Saturday, October 29, 2011
Images - Chien Swee-Teng
I heard more about the death of a dictator from a friend who has seen the video footage. Inside my head, I only have a vague image of the photograph on the front page. It reminded me of the head shots of two dead men years back. They were the sons of another dictator that was executed later by his people under the instigation of some other foreign power. The obscenity of these images is equivalent to the closed-up moments of triple X porn, and the truisms about happiness, life and death in the spiritually pornographic speech of a New Age monk or guru with an enlightened smile. It is horrible and, at the same time, ironic that these images denuding death could be published ‘uncensored’ on the morning papers, while we continue our endless debate about the moral and social aspects of categorising fictitious sex and violence in films and plays.
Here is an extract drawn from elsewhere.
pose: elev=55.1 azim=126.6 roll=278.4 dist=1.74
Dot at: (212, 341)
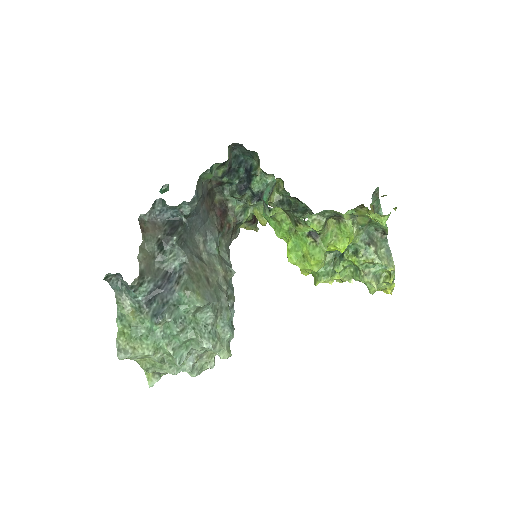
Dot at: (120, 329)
But I find it somewhat pointless, if not ridiculous, to think about this while sitting on an old wooden bench outside a neighbourhood clinic and smoking. An armchair critic sits on the armchair at least. The clinic is closed today - or perhaps at this time of the day. A middle-aged woman walked past me. Framed by her untidy shoulder length hair, the features of her face are slightly distorted, more akin to those photographs exposing cases of plastic surgery gone wrong than natural birth defects. I thought, but the face of the earth is more than just a case of plastic surgery gone wrong. Perhaps, what happened to her could also be the result of an accident. She noticed I was observing her. I looked away.
A rather old black cat came towards me and sat under a cracked, dirty blue plastic chair next to the bench. Despite the thinning and greying fur it should still be regarded as a black, I guess. The cat was spying on a bald-headed Javan Myna pecking at a piece chicken bone next to the green rubbish bin. I once said to the friend who told about the video footage that a bird pecking at chicken bone is a cannibalistic sight. The friend once, after seeing another bald-headed Javan Myna, lamented, ‘look at the kind of shit we are eating, even the birds are losing feathers.’ It does not matter if his statement is scientifically valid. When I threw the cigarette butt on the floor and stood up the black cat ran away, the Javan Myna, alarmed by this series of manoeuvres, took flight, leaving the chicken bone on the floor to resume the status as an unwanted litter. Out of curiosity, I looked at the board next to the closed metal shutters of the clinic for the consultation hours. Why do doctors need such a long lunch break? And next to it is a poster advertising the health check packages and the prices in larger fonts, larger than the yellowing white fonts stating the consultation hours at least.